As you write out the lines from the one containing "hfov_deg: 56.7" through the last line of the records, keep them exact and leave out pictures.

§ §

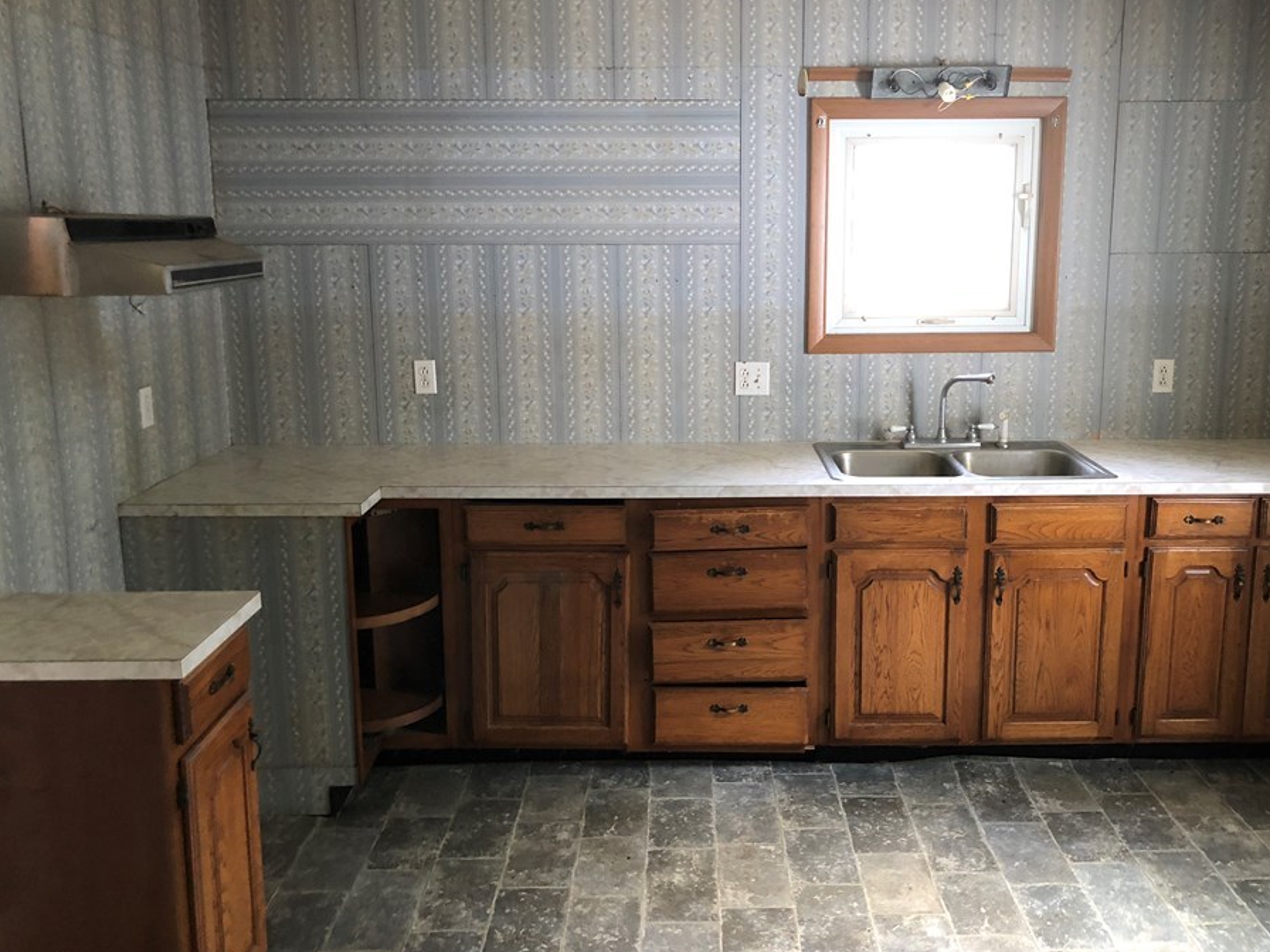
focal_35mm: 32
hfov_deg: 56.7
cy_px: 450
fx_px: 1174
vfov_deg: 44.1
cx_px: 699
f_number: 1.8
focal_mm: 4
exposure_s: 1/13
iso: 100
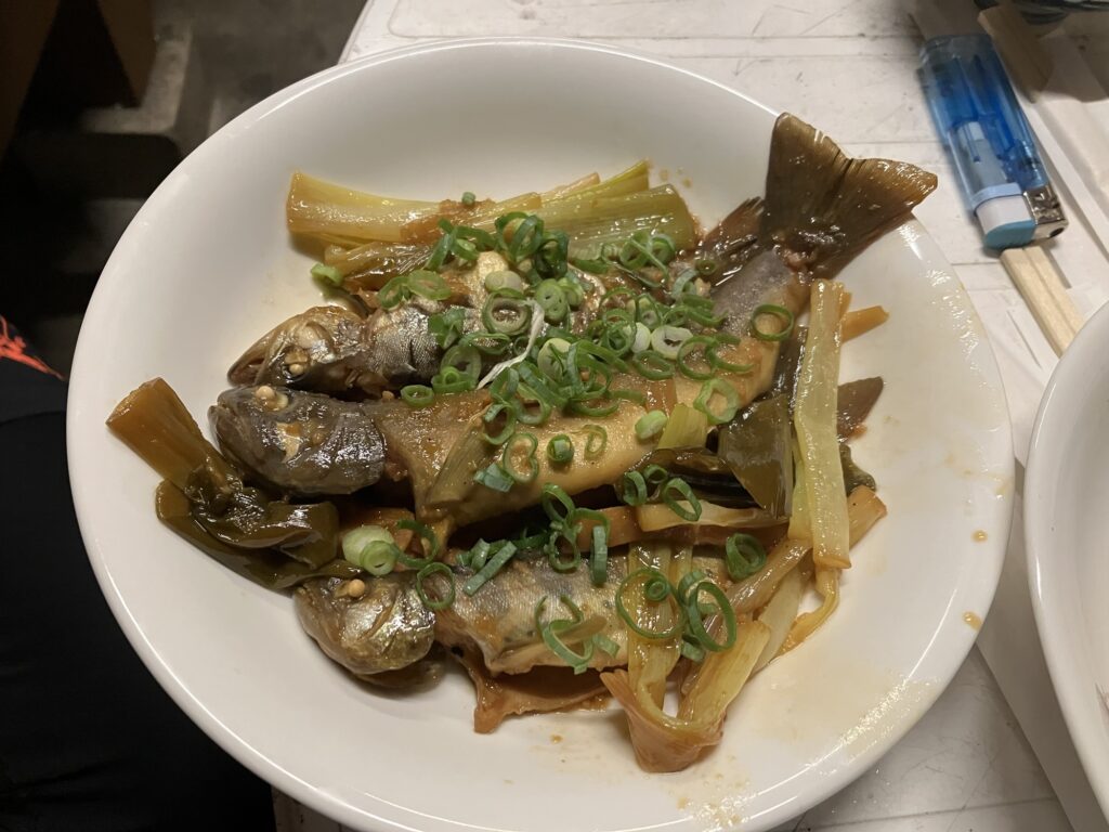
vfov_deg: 49.7
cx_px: 554
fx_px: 897
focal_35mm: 28
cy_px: 416
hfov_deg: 63.4
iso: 320
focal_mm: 3.99
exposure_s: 1/60
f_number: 1.8
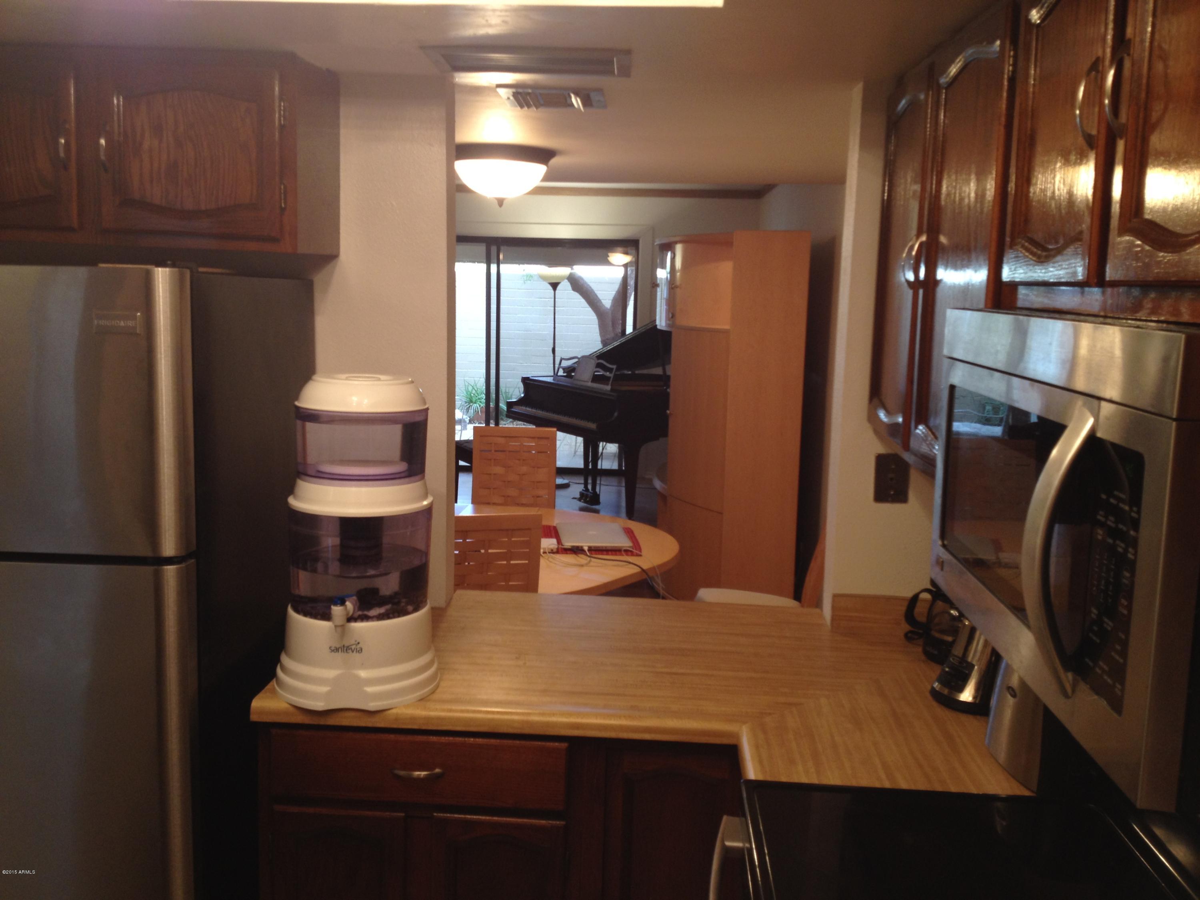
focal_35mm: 35
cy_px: 450
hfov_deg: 52.6
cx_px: 600
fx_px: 1213
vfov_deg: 40.7
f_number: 2.4
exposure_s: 1/24
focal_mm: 4.28
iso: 50
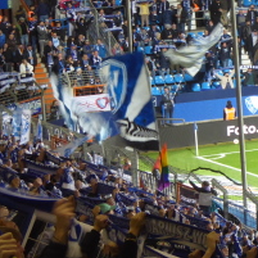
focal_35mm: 246
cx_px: 268
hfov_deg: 7.1
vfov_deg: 7.1
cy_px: 104
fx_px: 2074
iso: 400
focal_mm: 22.3
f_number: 5.2
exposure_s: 1/13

§ §

* _ANSWER SPACE_:
hfov_deg: 56.7
cy_px: 450
fx_px: 1174
vfov_deg: 44.1
cx_px: 699
f_number: 1.8
focal_mm: 4
exposure_s: 1/13
iso: 100
vfov_deg: 49.7
cx_px: 554
fx_px: 897
focal_35mm: 28
cy_px: 416
hfov_deg: 63.4
iso: 320
focal_mm: 3.99
exposure_s: 1/60
f_number: 1.8
focal_35mm: 35
cy_px: 450
hfov_deg: 52.6
cx_px: 600
fx_px: 1213
vfov_deg: 40.7
f_number: 2.4
exposure_s: 1/24
focal_mm: 4.28
iso: 50
focal_35mm: 246
cx_px: 268
hfov_deg: 7.1
vfov_deg: 7.1
cy_px: 104
fx_px: 2074
iso: 400
focal_mm: 22.3
f_number: 5.2
exposure_s: 1/13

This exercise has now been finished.